The Great Plains got a taste of future climate change with the historic weather of 2011 — extraordinary snow and rain across the north mirrored by intense drought across the south, according to a review of the latest climate science published Friday.
The report, required every four years by federal law, was posted in draft form online so the public can comment on it before it is formally presented to Congress and the president late this year. In addition to a national overview, the report analyzes expected regional changes.
In the Great Plains, the regional changes are projected to include wetter weather across the northern Plains and drier years across the southern Plains.
In 2011, Texas and Oklahoma baked under their hottest summer on record — many communities sweated through more than 100 days with temperatures exceeding 100 degrees.
In the north, historic flooding occurred along the Missouri River as Montana and Wyoming endured their wettest spring on record; Nebraska and the Dakotas followed not too far behind.
The combined runoff overwhelmed six large upstream dams, leading to widespread flooding that destroyed some communities and threatened Council Bluffs.
Between the drought to the south and the flooding to the north, more than $12 billion in damage occurred, according to the report.

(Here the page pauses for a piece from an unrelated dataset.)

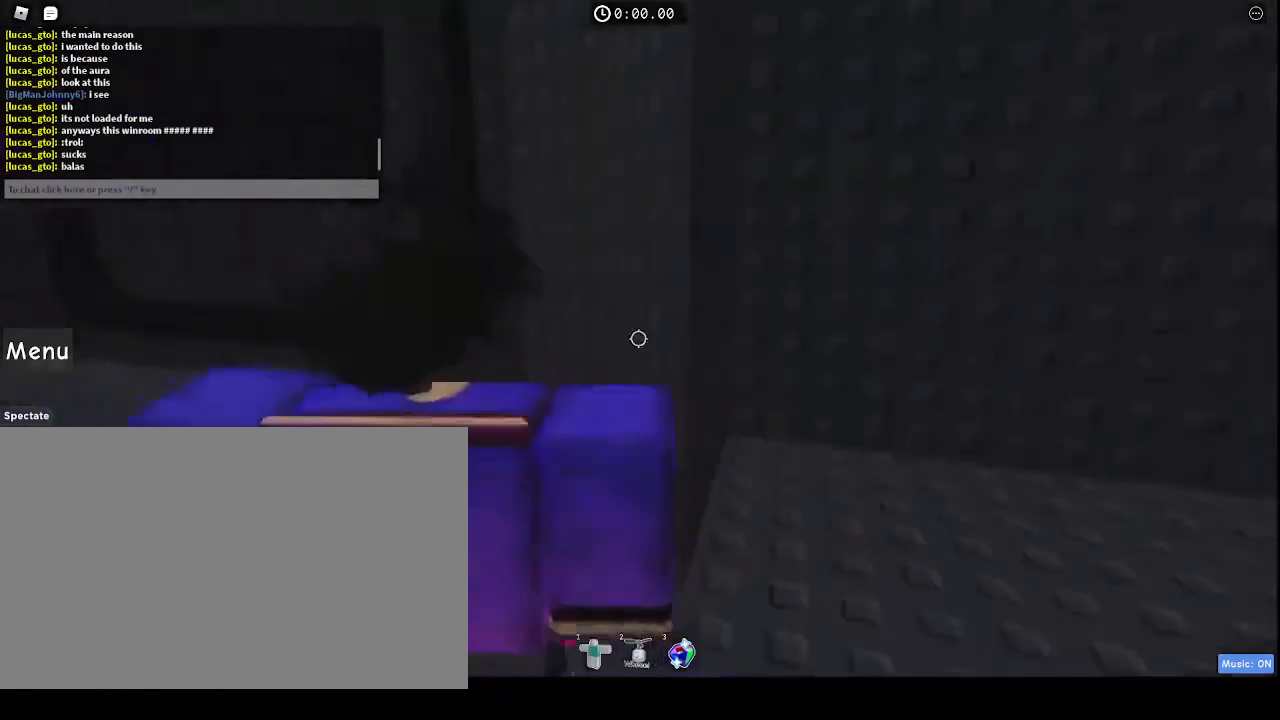
{"keys": ["a"], "mouse": ["right"], "events": [[67, "shift", "up"], [233, "a", "down"], [267, "w", "up"]]}
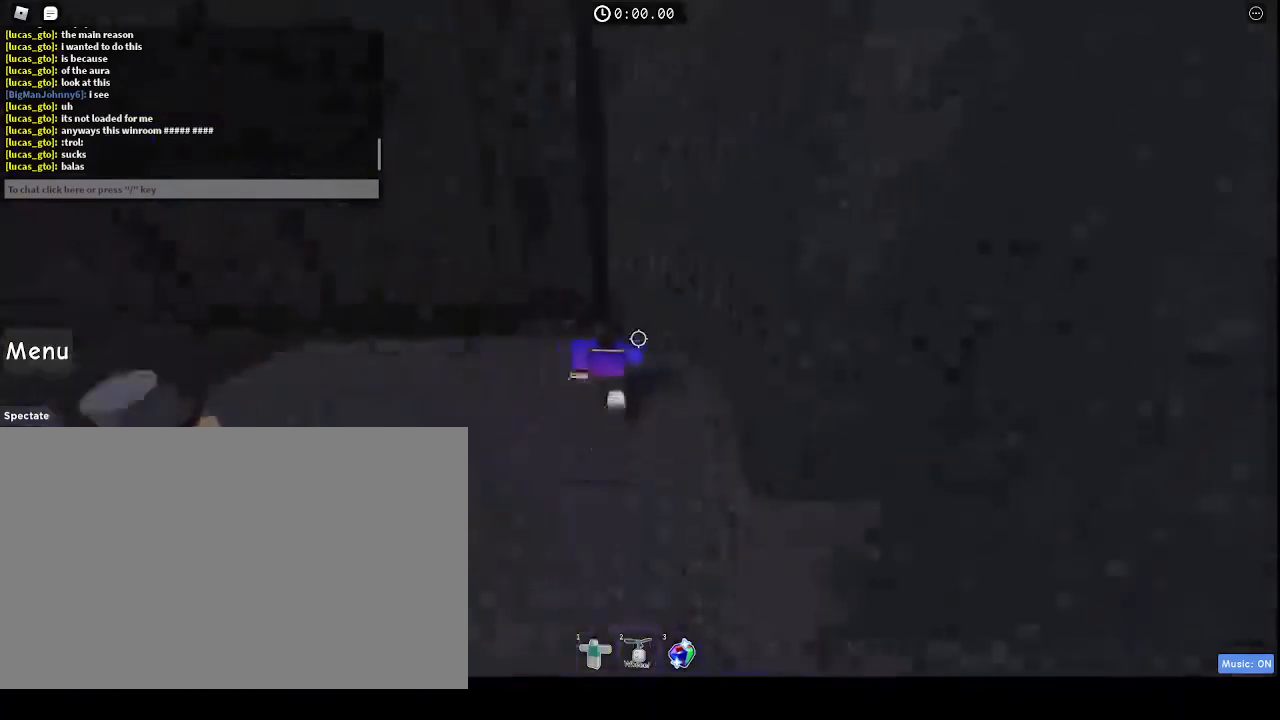
{"keys": ["a", "w"], "mouse": ["right"], "events": [[200, "w", "down"]]}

Other consequences of a warming climate in the Nebraska-Iowa corridor include increased demand for water and energy, changes in crop cycles, longer growing seasons, more frequent and intense heat waves, changing composition of forests and the increasing vulnerability of communities to extreme weather.
It is possible, the report notes, that the changes in the decades ahead in the Midlands will be unlike anything seen in the past century.
Midlanders will have an opportunity to directly voice their thoughts about the report. Eight town hall meetings have been scheduled nationally, and one will be in Lincoln.
Registration is required to attend the Lincoln session, which has been scheduled for Feb. 4 at the University of Nebraska-Lincoln.
More than 240 experts contributed to the 30-chapter report.
The study discusses natural variability in climate and attempts, when possible, to quantify the extent that human activity is responsible. For example, research concludes that the 2011 heat wave across the southern Plains was made twice as likely to occur by human influences on climate.